На лице господина Альберле вновь выразилось нетерпение:
— О чем вы хотите меня спросить? Где и когда это происходило?
— Это происходило здесь, — ответил доктор. — Двадцать лет назад.
— Двадцать лет назад? — переспросил историограф эльзасских вин. — В тот год особенно хорош был один сорт Траминера. Он часто упоминается в литературе.
— Очень рад, — искренно сказал доктор. — Сожалею только, что мы не можем отведать его во время нашей беседы. Но вот о чем я хочу вас спросить. — И помолчав, добавил: — Двадцать лет назад эту библиотеку посещал итальянец, граф Пассано.
Доктор снова помолчал, с надеждой вглядываясь в лицо седовласого любителя эльзасских вин: может, это имя пробудит в нем какие-нибудь воспоминания. Нет, никаких воспоминаний не пробудилось. Мсье Альберле запустил пальцы в бороду и забормотал про себя:
— Какая удача! Есть одно упоминание о Траминере того года, о котором я забыл. У Мориса Рабюссона. Кажется, в его книге «Волхвы без звезды». Да, по-моему, именнотам.
— Мсье Альберле, — сказал доктор, — я не смею больше отвлекать вас от вашего труда ради моих смешных и ничтожных изысканий. Есть вещи, куда более заслуживающие вашего внимания. Еще раз простите, что оторвал вас. До свидания.
Старый исследователь растерянно уставился на доктора. Потом, рванув себя за волосы, спросил:
— Я, кажется, не слышал, что вы сказали. Что вы сказали?

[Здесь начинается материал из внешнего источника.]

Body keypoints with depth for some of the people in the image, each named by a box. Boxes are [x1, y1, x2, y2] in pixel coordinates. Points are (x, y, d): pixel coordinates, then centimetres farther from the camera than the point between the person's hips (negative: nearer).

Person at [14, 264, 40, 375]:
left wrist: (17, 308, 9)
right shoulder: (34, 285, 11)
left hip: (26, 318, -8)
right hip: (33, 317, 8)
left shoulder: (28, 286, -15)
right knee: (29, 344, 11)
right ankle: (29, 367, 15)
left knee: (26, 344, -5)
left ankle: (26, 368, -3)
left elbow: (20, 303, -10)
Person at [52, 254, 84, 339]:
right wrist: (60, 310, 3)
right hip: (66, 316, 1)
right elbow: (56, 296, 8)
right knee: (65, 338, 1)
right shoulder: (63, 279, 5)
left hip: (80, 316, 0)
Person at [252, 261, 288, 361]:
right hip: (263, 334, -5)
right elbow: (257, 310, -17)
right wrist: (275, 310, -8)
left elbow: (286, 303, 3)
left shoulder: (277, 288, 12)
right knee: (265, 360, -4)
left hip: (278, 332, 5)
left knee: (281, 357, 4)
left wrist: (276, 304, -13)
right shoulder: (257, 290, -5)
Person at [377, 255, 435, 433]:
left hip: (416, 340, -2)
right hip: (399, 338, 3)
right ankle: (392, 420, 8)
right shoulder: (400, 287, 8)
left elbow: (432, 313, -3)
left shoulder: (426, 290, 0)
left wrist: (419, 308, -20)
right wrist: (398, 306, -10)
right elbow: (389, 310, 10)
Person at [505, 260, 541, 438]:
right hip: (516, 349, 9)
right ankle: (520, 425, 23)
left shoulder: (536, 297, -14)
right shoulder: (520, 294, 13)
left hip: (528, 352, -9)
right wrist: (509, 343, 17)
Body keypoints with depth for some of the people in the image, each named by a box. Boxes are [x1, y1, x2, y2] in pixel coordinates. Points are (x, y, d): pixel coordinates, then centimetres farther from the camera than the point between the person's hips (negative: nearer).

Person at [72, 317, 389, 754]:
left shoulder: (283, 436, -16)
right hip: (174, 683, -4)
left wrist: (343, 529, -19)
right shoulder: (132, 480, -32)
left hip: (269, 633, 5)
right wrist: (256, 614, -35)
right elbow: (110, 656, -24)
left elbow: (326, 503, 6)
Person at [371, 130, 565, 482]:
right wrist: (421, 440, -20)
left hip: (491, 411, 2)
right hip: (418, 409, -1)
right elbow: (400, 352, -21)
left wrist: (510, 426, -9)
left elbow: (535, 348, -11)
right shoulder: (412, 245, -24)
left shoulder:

— Мсье Альберле, — торжественно произнес доктор, — вам некогда.
— Мсье, — еще торжественней возразил летописец эльзасских вин. — Время у меня есть. К тому же я вам обязан. Разве вы не обогатили меня голландской цитатой о Риквире и не навели меня на мысль о французской цитате, посвященной Траминеру.